AUFGABE 1: Aus welchem Jahr stammt Michael Snows Installation TWO SIDES TO EVERY STORY laut dem Lesetext über diese Installation?
AUFGABE 2: Drucken Sie aus dem Lesetext über Michael Snows Installation den Abschnitt ab, der mit „TWO SIDES TO“ beginnt und bis einschließlich „das ihres Hinterkopfs.“ reicht.
AUFGABE 3: Fahren Sie mit dem Lesetext über Michael Snows Installation TWO SIDES TO EVERY STORY nach seinem letzten Satz fort.

Somatische und textuelle Projektionen der Kinoleinwand.
TWO SIDES TO EVERY STORY von Michael Snow (1974) ist eine filmische Rauminstallation: In der Mitte des Raumes hängen zwei weiße Platten von der Decke, die lichtundurchlässig sind. Jeder Fläche steht ein Filmprojektor gegenüber, der auf sie projiziert. Auf die eine Fläche wird ein Film projiziert, der eine Szenerie zeigt, die vom Film des anderen Projektors synchron von ihrer Rückseite her gezeigt wird. Während also auf der einen Fläche z. B. das Gesicht einer Person zu sehen ist, findet sich auf der anderen Fläche das ihres Hinterkopfs.

GESAMMELTES MATERIAL:
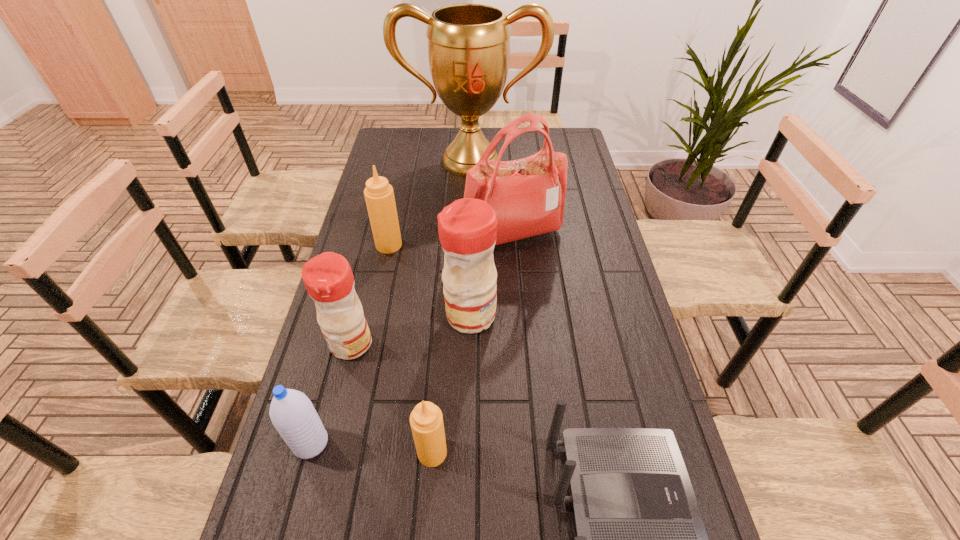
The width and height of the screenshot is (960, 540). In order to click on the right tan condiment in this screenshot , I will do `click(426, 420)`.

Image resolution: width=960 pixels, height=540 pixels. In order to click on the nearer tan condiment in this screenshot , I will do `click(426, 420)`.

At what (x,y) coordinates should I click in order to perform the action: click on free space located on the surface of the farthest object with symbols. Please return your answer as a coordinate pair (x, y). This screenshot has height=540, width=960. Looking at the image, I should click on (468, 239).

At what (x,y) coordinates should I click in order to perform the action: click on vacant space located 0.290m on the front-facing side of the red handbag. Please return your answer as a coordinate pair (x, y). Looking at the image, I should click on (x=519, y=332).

ANTWORTFELD 1: Aus dem Jahr 1974.

ANTWORTFELD 2:
TWO SIDES TO EVERY STORY von Michael Snow (1974) ist eine filmische Rauminstallation: In der Mitte des Raumes hängen zwei weiße Platten von der Decke, die lichtundurchlässig sind. Jeder Fläche steht ein Filmprojektor gegenüber, der auf sie projiziert. Auf die eine Fläche wird ein Film projiziert, der eine Szenerie zeigt, die vom Film des anderen Projektors synchron von ihrer Rückseite her gezeigt wird. Während also auf der einen Fläche z. B. das Gesicht einer Person zu sehen ist, findet sich auf der anderen Fläche das ihres Hinterkopfs.

ANTWORTFELD 3:
Snow kommentiert das herkömmliche Kino-Dispositiv, indem er es konterkariert, indem er der Projektionsfläche eine zweite hinzufügt, gewissermaßen die Fläche der Leinwand in Oberfläche und Unterfläche aufspaltet. Diese Schauanordnung verhindert eine gleichzeitige Wahrnehmung der projizierten Filme, sie fordert zum Umherschweifen im Raum, um die Leinwände herum, auf. Über eine solche Veränderung der Kinoleinwand wird das Kino an einem anderen Ort – dem Kunstraum –, qua seiner Übertragung dorthin, thematisierbar.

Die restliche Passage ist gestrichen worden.